TASK TO CARRY OUT: In the wedding-outfit post below, what kind of outfit does the future daughter-in-law want the mother of the groom to wear instead of her dress?

EXERCISE TEXT:
•••

Frustrated middle-aged woman
John Sommer/Getty Images

Redditor BeeNo5344 is getting ready to send her son down the aisle to his bride, but an outfit disagreement has put a damper on this happy occasion.

The Original Poster (OP) and her future daughter-in-law are not seeing eye to eye.

This disagreement led the OP to the subReddit, “Am I the A**hole?” (AITA).

There she asked:

“AITA for not wanting to wear the ugly Mother of the Groom outfit my future DIL picked out ?”

She went on to explain.

“My son, 23, and his fiancee, 23, are getting married in early September. I, [44-year-old Female] was assigned “coral” as my color and picked out a fancy Calvin Klein dress in coral.”

“It’s called the Starburst dress, and it’s a satin-type material. She wanted me to try it on the other day and has now decided it’s not motherly enough and wants me to wear this ugly chiffon pantsuit.”

“I told her I’m fine with what I got, and I’m not sure precisely what the issue is with my dress.”

“I offered to wear a shawl if my shoulders showing is the issue, but she said no, it’s too “sexy” period, and I need to look like a mother and dress my age.”

“I told her she is being ridiculous and I would rather just not go. Now she is all mad, and my son is upset and trying to mediate.”

The OP was left to wonder,

“AITA?”

•••

DATA EXCERPTS:

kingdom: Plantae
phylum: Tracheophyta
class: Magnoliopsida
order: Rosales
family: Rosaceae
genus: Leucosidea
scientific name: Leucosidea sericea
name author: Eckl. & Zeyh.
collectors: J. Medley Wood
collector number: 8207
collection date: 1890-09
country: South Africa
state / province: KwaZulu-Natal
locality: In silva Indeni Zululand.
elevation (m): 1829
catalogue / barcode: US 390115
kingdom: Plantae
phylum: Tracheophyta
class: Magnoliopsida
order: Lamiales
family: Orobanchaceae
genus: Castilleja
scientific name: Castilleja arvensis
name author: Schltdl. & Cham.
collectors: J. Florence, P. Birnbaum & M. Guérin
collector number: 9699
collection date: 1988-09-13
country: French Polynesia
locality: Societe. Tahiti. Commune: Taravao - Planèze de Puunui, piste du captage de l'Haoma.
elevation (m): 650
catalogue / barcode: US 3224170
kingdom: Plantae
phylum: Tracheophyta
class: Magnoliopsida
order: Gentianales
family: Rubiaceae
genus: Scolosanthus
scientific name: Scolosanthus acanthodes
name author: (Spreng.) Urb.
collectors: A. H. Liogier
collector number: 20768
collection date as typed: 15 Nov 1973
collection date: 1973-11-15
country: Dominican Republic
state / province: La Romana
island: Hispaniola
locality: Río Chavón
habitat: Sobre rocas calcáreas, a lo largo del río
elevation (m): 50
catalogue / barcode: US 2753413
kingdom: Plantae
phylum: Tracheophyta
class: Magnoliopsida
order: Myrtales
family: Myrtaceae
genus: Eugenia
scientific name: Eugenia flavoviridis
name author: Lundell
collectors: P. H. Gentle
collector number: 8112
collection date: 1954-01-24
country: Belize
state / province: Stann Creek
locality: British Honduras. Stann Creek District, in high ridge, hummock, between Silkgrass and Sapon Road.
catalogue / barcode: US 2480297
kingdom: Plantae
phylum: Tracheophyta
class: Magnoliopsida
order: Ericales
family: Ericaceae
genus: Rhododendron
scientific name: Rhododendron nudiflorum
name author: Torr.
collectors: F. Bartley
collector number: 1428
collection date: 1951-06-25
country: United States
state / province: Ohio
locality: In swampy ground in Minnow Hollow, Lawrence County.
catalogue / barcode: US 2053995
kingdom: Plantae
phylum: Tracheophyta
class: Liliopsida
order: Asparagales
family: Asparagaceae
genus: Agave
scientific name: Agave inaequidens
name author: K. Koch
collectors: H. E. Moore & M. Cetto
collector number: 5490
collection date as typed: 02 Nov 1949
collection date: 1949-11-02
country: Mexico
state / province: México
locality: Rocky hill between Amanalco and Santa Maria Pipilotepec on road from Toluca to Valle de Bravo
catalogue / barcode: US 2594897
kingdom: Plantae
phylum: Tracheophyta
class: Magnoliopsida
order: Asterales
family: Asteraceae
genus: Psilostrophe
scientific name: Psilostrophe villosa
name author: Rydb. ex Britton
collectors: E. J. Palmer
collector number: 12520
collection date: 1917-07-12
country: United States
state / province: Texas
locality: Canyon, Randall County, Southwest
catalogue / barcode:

•••

REPLY: A chiffon pantsuit.